## Excerpt provided
%%

Worra - yes, I know - I've quoted your post below:-

QUOTE
I wholeheartedly disagree that adults should always win over children- what's that teaching them? If you are bigger and earn the family income, you call all the shots?

Yes, that's exactly what it teaches them...which is handy really...
END QUOTE

I realise you were being light-hearted so I don't mean to go on about it. Just pointing out that being bigger and earning income doesn't give someone all the rights in a situation.

BigJessie - great post. Living with other people is all about thoughtfulness and compromise and learning that starts when we are very young.

redridingwolf · 17/01/2012 10:37

LeQ - yes, I agree with everything you've said in that last post.

cory · 17/01/2012 10:38

What BigJessie said. I do want to be in charge, but not to the extent where I can never model polite behaviour to dcs or involve them in family discussions as to how we use the various rooms.

Obviously, this is something that evolves as the children grow, I would give less say to a 2yo than to an 11yo. But the idea that I never have to show consideration because I own the home would make it very difficult for me to teach consideration, and in particular to teach them consideration for people who are not older or bigger or provide anything for them. I want them to know that we have certain standards of behaviour in this family.

People are not more important than transmissions means that ds, or dh for that matter, can come in and talk straight over the documentary I'm watching. I'd think that was very rude.

squeakytoy · 17/01/2012 10:40

But RRW, we are talking about adults above children, not other adults. If children grow up with no respect for their parents, then they will have none for any other adult around them either.

Adults do not sit on the floor while children are on the sofa. Adults make the decisions, children do as they are told. When they are adults, then they get to make those decisions.

Lueji · 17/01/2012 10:43

There isn't much point in trying to talk to children while they are watching the TV shows they like anyway. Wink

Personally, I would not interrupt unless it was very important.
I think adults should respect children as they wish to be respected. Respect should be mutual. Arbitrary authority can create problems, IMO.
However, I would insist that she turns the TV off when the show is over and then talk to her.

Of course, this is one of the advantages of being able to pause TV shows and resume transmission at a convenient time. Wink

WorraLiberty · 17/01/2012 10:45

I wasn't being lighthearted at all.

I'm old enough to have seen (and am still seeing) the consequences of (usually teenagers) who are used to calling the shots in their own home.

Often, they are out of control...have no respect for authority and are generally miserable in themselves because they think that any adult who tells them what to do, is 'out to make them miserable' in some way.

And what if you have more than one child?

If one child is dictating that everyone in the room should be quiet because they are watching TV, does that mean their siblings are not allowed to hold a conversation with their parents?

What if that sibling needs homework help or they've had a bad day at school and they need to talk about it?

Does that mean they have to leave the room to talk because a 2 year old is watching Thomas the Tank?

OldMumsy · 17/01/2012 10:47

OP yes, parents should win, they are in charge. It is up to you how much you give, but for Gods sake don't fall into the trap of being bossed around by a tot, that is truly pathetic.

Lueji · 17/01/2012 10:50

Actually, I have just had a thought.

Have you checked his hearing lately? If he happens to have problems, background noise can be a nuisance.

%%

(Source text of formatted documents)
%%

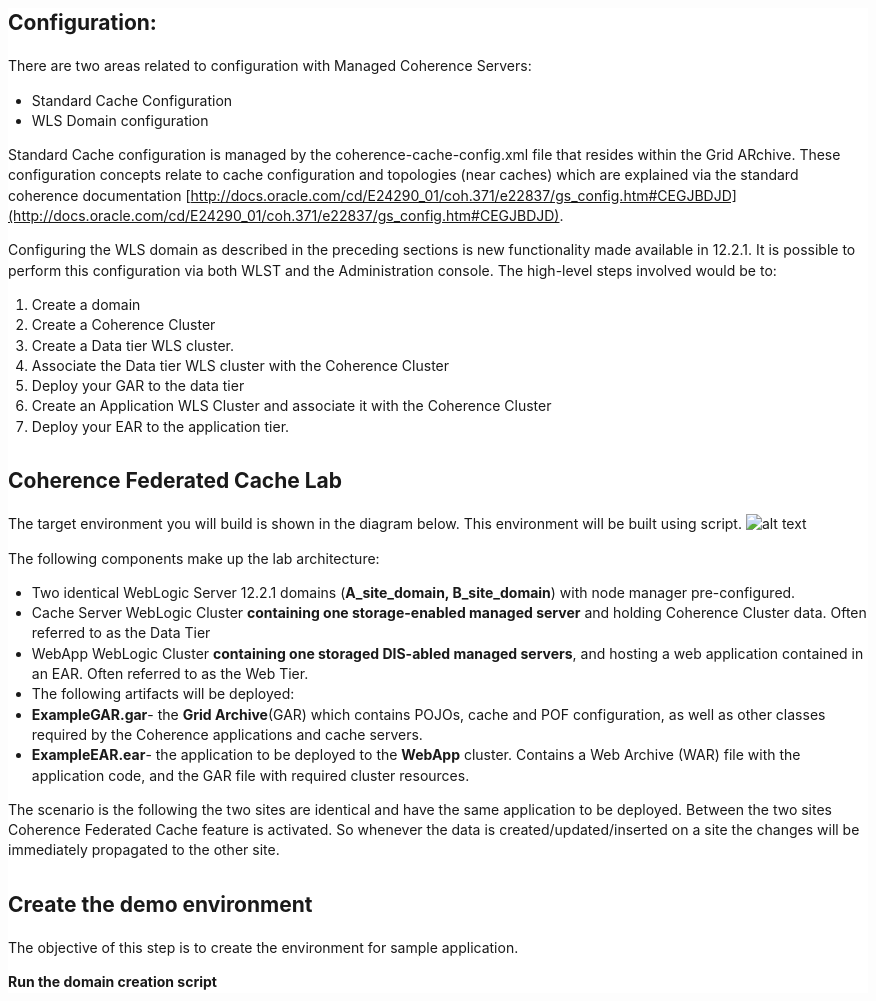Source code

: ## Configuration:

There are two areas related to configuration with Managed Coherence Servers: 
* Standard Cache Configuration 
* WLS Domain configuration 

Standard Cache configuration is managed by the coherence-cache-config.xml file that resides within the Grid ARchive. These configuration concepts relate to cache configuration and topologies (near caches) which are explained via the standard coherence documentation [http://docs.oracle.com/cd/E24290_01/coh.371/e22837/gs_config.htm#CEGJBDJD](http://docs.oracle.com/cd/E24290_01/coh.371/e22837/gs_config.htm#CEGJBDJD).

Configuring the WLS domain as described in the preceding sections is new functionality made available in 12.2.1. It is possible to perform this configuration via both WLST and the Administration console. The high-level steps involved would be to:

1. Create a domain 
2. Create a Coherence Cluster 
3. Create a Data tier WLS cluster.
4. Associate the Data tier WLS cluster with the Coherence Cluster 
5. Deploy your GAR to the data tier 
6. Create an Application WLS Cluster and associate it with the Coherence Cluster 
7. Deploy your EAR to the application tier. 

## Coherence Federated Cache Lab 

The target environment you will build is shown in the diagram below. This environment will be built using script.
![alt text](https://raw.githubusercontent.com/oracle-weblogic/weblogic-innovation-seminars/caf-12.2.1/WInS_Demos/CA-Workshop/md.resources/79.PNG)

The following components make up the lab architecture: 
* Two identical WebLogic Server 12.2.1 domains (**A_site_domain, B_site_domain**) with node manager pre-configured. 
* Cache Server WebLogic Cluster **containing one storage-enabled managed server** and holding Coherence Cluster data. Often referred to as the Data Tier
* WebApp WebLogic Cluster **containing one storaged DIS-abled managed servers**, and hosting a web application contained in an EAR. Often referred to as the Web Tier.
* The following artifacts will be deployed: 
 * **ExampleGAR.gar**-  the **Grid Archive**(GAR) which contains POJOs, cache and POF configuration, as well as other classes required by the Coherence applications and cache servers. 
 * **ExampleEAR.ear**-  the application to be deployed to the **WebApp** cluster. Contains a Web Archive (WAR) file with the application code, and the GAR file with required cluster resources.

The scenario is the following the two sites are identical and have the same application to be deployed. Between the two sites Coherence Federated Cache feature is activated. So whenever the data is created/updated/inserted on a site the changes will be immediately propagated to the other site.

## Create the demo environment 

The objective of this step is to create the environment for sample application. 

**Run the domain creation script**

%%

Name each username that appears with a posting date and time in the forum thread above, listing each one once in the order it first appears.

## Solution
redridingwolf, cory, squeakytoy, Lueji, WorraLiberty, OldMumsy